Tuesday, September 29, 2009

Database Design Insights

As I mentioned before I have been spending some time rethinking some of the designs I have done or have seen over my career. I was able to come up with a few insights.

First, not enough companies keep history of who changed records, when, and what the changes were. Keeping this sort of information is critical to reconstructing why a decision was made. You need to be able to tell the state of the database at a given date and time to know why a decision was made the way it was. Another bit of information that is needed for sensitive data is who viewed the data and when. None of the companies I have worked for have ever kept a log of select statements.

Another insight was that most tables fall into basic categories. I usually hate putting things in boxes but had to create these as a way to explain table design to developers. Reference tables contain information that is fairly basic such as units of measure or model years. These tables are rarely updated but often read. Cross reference tables are used to translate one piece of information into another (employee 276 in the old HR system is employee 889 in the new HR system). These tables are again rarely updated and are less commonly read. Master tables contain information about customers, parts, suppliers, etc. These tables are updated fairly often and read fairly often. Transaction tables contain information about invoices, orders, and other event driven processes. These tables are added to constantly and often read.

I spent a lot of time thinking about dates. Dates are often represented with times attached, which is fine if you know precisely when something happened. The aren't as convenient when you want to record a birth that happened in the spring of 1847 or an political movement that occured in the later half of the 1500's. I have found a few ways to represent non-exact dates but they are alien to the database systems we have and therefore not a clean solution. I need to do some more work on this.

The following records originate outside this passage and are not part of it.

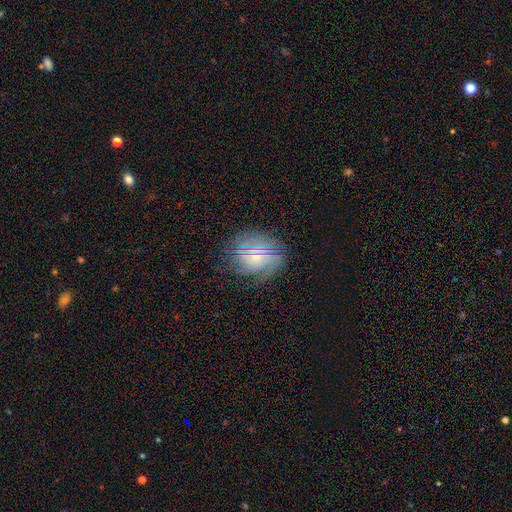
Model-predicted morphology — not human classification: smooth-or-featured: featured or disk: 56% | smooth: 29% | star or artifact: 15%
  disk-edge-on: no: 95% | yes: 5%
    bar: no: 66% | weak: 28% | strong: 6%
    has-spiral-arms: yes: 83% | no: 17%
    bulge-size: small: 65% | moderate: 29% | none: 2% | large: 2% | dominant: 1%
  merging: none: 75% | minor disturbance: 17% | major disturbance: 7% | merger: 1%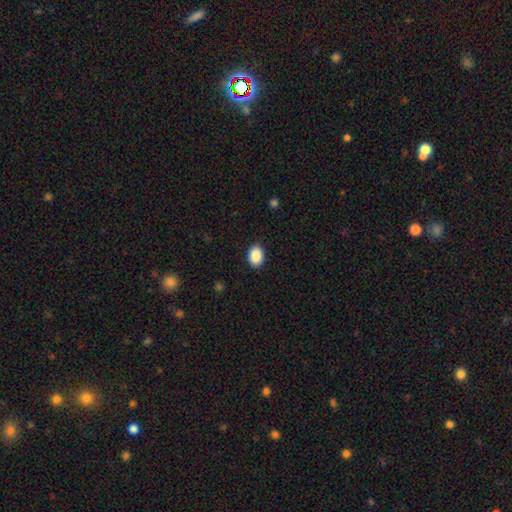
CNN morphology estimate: Smooth or featured?
  - smooth: 89% *
  - star or artifact: 8%
  - featured or disk: 3%
How rounded?
  - in between: 76% *
  - round: 23%
  - cigar-shaped: 1%
Merging?
  - none: 88% *
  - minor disturbance: 9%
  - major disturbance: 2%
  - merger: 1%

While thinking about imprecise dates I considered imprecise data. Suppose you have multiple reports of when an event happened or multiple descriptions of a bank robber? Every system I have dealt with expects one precise record, but that isn't how the real world works. I was able to come up with a system that allows for multiple versions of an event or fact, including a reliability factor. But I need to work on this more and haven't decided how multiple versions of a fact can be accurately reflected on a report.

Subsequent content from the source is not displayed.